O mito de Pasárgada, ressaltado por Bandeira, permanece na memória de vários poetas cabo- verdianos, seja para parafraseá-lo ou recusá-lo ideologicamente, como é o caso de Ovídio Martins no poema “Anti-evasão”.

Observando o quadrado semiótico abaixo, dificilmente se poderia situar a produção poética dos claridosos no campo neutro representado pelo termo complexo do "alheamento". Ao contrário, a poética dos claridosos exercitou, do seu modo e em seu tempo, o termo do "engajamento". Neste termo complexo tanto participaram as forças colonialistas como as que buscavam a "liberdade" mediante a negação da "opressão". Ao optarem por essa negação, esses poetas assumiram um contrato revolucionário: queriam uma realidade política e cultural diferente para Cabo Verde e sentiam-se no dever de mudar essa realidade. Em seu desempenho, ou práxis, as armas que usaram foram a arte da palavra e a forma particular de organização em torno da revista Claridade. Bem-sucedidos em sua competência devido ao saber fazer literatura e poder fazê-la na forma de um movimento literário, não lhes faltou no repertório revolucionário um paradigma programático, qual seja, o modelo brasileiro, constantemente referenciado em sua poética e sua crítica – o que inclui Bandeira e sua Pasárgada. No mesmo quadrado abaixo, usar "Pasárgada" no lugar de "Liberdade" significaria simplesmente metaforizar esse objeto de valor utópico.

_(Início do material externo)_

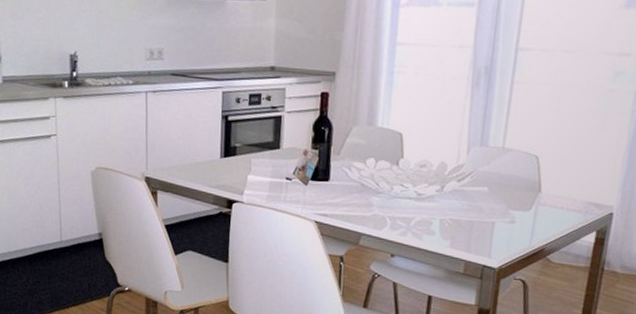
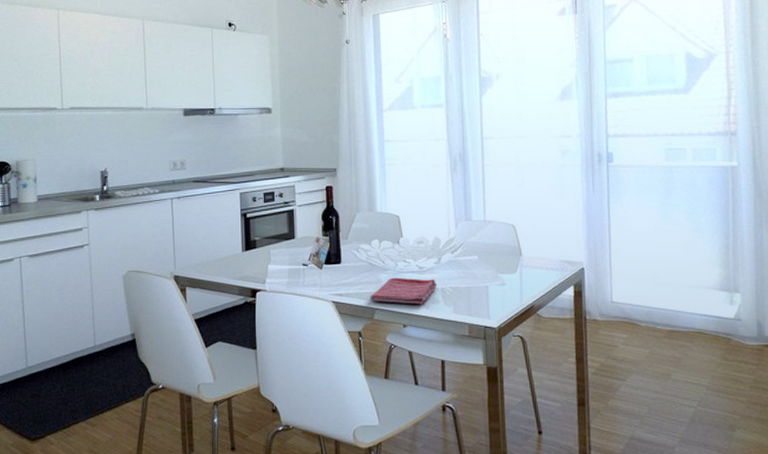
dish towel: none [357,202,436,235] -> present [370,277,437,304]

LIBERDADE OPRESSÃO NÃO-OPRESSÃO NÃO-LIBERDADE R E V O L U Ç Ã O C O L O N IZ A Ç Ã O ENGAJAMENTO ALHEAMENTO

Gráfico 3 – Quadrado semiótico: oposição entre liberdade e opressão.

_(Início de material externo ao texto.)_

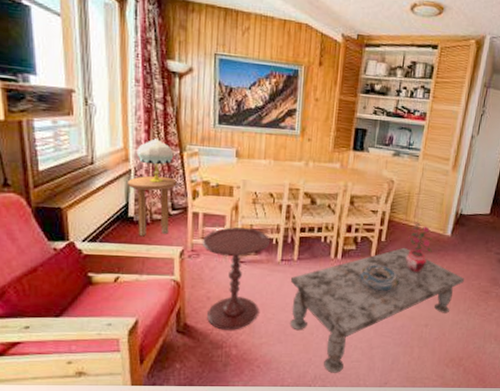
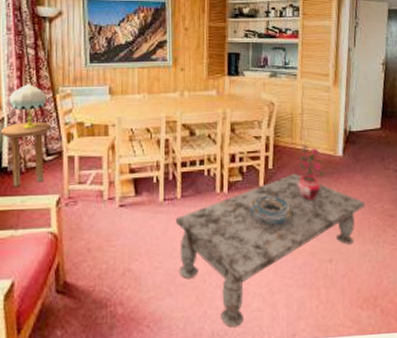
side table: present [202,227,270,330] -> none [79,168,150,286]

Seria, pois, um reducionismo considerar o devaneio poético dos claridosos uma matriz superestrutural alienadora. Entendemos, muito pelo contrário, que a evasão era já um sintoma das condições condições subjetivas necessárias à revolução cabo-verdiana. O devenaio poético não pregava a fuga da realidade, mas projetava senão mesmo instaurava uma realidade qualitativamente superior àquela do colonialismo português. O fato documental, na história de Cabo Verde, é que o último número da Claridade saiu em 1960, ou seja, um ano antes do início da luta armada que, passados quinze anos, efetivaria a independência política – sanção premial não só para os que pegaram em armas, mas também para os que a pressentiram em seus devaneios poéticos.

Foi pelo sonho que os claridosos criaram a mitologia cabo-verdiana. Foi pelo devaneio poético que eles plasmaram as imagens mentais que, nas gerações posteriores, ganhariam o contorno político ou a forma plástica. Assim, Amílcar Cabral e Kiki Lima são, um e outro, sujeitos justificados profeticamente.